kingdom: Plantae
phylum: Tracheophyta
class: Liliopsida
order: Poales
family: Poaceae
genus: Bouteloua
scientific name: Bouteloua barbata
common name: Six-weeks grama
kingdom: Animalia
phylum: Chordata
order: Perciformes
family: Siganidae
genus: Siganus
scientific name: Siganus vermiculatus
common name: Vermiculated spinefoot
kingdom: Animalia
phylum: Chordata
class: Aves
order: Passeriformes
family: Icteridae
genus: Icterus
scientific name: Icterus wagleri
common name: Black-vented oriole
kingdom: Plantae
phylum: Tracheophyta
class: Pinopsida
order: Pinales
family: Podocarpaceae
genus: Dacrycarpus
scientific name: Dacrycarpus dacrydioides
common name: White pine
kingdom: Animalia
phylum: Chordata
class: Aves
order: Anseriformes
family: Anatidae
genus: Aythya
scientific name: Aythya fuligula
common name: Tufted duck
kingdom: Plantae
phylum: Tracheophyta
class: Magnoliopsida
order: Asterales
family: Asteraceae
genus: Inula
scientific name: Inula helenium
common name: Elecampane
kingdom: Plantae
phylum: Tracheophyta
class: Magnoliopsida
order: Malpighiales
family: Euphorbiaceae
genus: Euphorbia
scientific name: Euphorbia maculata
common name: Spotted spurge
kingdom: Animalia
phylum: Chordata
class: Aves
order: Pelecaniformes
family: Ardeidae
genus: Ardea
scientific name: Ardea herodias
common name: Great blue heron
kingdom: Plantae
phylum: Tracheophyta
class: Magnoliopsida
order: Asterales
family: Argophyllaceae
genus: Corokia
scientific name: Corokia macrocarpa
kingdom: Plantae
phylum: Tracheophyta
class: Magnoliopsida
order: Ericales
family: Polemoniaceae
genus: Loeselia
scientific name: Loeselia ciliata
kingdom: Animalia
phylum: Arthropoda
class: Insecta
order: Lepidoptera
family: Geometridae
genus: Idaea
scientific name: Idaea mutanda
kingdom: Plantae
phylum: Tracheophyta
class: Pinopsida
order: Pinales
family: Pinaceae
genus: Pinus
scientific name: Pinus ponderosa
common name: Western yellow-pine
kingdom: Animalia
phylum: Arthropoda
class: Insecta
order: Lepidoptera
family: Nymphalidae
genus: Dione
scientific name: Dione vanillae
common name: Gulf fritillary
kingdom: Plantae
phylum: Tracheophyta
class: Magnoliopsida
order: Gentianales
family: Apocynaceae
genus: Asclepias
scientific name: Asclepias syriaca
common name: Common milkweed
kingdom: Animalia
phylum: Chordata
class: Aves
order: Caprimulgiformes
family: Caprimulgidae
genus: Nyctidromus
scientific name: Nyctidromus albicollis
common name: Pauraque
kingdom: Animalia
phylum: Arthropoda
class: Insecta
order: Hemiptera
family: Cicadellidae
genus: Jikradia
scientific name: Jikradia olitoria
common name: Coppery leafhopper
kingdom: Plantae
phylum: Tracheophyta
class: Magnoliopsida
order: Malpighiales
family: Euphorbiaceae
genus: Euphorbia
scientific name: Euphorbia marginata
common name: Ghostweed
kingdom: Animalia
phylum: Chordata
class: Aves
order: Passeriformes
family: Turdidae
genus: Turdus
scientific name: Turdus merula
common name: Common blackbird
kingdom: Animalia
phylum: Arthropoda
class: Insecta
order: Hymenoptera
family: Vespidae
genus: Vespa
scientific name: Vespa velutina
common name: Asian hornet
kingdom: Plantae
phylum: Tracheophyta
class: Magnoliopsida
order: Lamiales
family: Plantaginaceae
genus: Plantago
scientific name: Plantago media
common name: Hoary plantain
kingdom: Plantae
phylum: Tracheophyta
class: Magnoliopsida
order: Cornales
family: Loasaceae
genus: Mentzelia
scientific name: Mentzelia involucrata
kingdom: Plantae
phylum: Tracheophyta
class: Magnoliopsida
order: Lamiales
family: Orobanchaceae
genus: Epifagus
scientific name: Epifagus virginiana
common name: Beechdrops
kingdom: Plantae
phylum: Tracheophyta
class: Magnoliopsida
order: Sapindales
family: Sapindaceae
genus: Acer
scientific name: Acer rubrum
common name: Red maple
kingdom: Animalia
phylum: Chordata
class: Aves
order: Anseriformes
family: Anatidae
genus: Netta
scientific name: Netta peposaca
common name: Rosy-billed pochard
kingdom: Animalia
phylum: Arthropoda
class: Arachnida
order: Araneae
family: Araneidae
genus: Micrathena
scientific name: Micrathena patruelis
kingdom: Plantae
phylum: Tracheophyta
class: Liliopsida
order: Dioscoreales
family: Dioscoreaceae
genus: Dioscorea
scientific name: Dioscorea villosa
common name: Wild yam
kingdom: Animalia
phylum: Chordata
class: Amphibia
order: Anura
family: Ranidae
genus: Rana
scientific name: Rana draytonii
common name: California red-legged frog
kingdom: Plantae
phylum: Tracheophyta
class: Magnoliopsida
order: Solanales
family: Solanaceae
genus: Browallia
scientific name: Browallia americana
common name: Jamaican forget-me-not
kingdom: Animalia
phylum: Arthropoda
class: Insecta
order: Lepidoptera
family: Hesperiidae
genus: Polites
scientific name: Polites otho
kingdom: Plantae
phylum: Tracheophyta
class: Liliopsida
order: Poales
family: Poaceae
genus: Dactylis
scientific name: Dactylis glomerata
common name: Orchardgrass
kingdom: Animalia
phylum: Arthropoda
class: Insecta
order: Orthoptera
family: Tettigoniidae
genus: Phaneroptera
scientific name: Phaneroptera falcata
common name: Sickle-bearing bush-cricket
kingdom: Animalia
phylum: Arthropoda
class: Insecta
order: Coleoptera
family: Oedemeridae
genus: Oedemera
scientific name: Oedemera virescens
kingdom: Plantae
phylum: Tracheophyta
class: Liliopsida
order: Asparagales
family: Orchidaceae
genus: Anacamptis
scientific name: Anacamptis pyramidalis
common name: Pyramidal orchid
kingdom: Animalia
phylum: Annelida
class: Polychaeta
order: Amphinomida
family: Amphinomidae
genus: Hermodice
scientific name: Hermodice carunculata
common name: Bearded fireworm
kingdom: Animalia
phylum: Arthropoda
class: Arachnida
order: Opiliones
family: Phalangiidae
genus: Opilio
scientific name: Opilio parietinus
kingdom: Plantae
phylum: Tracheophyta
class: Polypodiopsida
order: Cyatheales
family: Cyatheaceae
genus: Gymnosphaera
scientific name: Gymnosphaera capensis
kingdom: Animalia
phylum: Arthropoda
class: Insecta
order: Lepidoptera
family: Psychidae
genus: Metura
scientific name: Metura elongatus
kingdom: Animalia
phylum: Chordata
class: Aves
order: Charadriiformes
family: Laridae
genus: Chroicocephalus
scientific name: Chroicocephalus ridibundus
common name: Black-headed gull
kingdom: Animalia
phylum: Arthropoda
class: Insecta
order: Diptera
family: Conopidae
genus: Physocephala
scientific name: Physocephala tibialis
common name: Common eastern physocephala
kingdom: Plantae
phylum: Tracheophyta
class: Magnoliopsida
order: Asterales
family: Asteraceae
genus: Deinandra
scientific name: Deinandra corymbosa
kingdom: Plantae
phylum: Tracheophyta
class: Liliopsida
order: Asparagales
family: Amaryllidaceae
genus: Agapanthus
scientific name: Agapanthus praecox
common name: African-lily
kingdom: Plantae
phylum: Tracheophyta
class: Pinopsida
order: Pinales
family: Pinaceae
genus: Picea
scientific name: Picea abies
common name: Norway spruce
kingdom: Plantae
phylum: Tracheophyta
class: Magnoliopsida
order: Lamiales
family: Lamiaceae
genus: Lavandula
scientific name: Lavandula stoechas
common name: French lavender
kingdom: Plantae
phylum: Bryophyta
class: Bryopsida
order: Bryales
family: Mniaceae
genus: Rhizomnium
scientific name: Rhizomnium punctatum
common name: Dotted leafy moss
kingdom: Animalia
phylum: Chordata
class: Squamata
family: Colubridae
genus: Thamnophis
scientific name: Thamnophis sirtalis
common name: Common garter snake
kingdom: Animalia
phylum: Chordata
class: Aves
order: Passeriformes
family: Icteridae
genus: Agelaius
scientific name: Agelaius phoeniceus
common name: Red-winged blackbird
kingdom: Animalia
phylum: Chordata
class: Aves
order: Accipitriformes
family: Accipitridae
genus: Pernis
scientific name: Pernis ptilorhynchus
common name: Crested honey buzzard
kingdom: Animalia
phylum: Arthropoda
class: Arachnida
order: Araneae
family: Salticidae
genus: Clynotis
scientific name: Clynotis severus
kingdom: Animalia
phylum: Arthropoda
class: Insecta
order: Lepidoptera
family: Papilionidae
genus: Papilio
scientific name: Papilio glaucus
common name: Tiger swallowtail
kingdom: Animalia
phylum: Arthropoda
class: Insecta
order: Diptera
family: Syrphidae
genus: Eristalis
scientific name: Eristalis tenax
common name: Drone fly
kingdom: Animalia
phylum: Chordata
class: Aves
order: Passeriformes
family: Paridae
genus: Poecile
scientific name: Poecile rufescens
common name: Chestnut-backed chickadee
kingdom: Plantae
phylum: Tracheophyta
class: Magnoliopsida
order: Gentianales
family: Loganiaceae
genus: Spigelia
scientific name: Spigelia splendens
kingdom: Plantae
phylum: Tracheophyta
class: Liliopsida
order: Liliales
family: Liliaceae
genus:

▬▬▬▬▬▬

## Stated goal
Starting from the first line of the records and stopping after the line that contains "scientific name: Icterus wagleri", write those lines out again with every "common name" changed to "vernacular name" and nothing else altered.

## Written answer
kingdom: Plantae
phylum: Tracheophyta
class: Liliopsida
order: Poales
family: Poaceae
genus: Bouteloua
scientific name: Bouteloua barbata
vernacular name: Six-weeks grama
kingdom: Animalia
phylum: Chordata
order: Perciformes
family: Siganidae
genus: Siganus
scientific name: Siganus vermiculatus
vernacular name: Vermiculated spinefoot
kingdom: Animalia
phylum: Chordata
class: Aves
order: Passeriformes
family: Icteridae
genus: Icterus
scientific name: Icterus wagleri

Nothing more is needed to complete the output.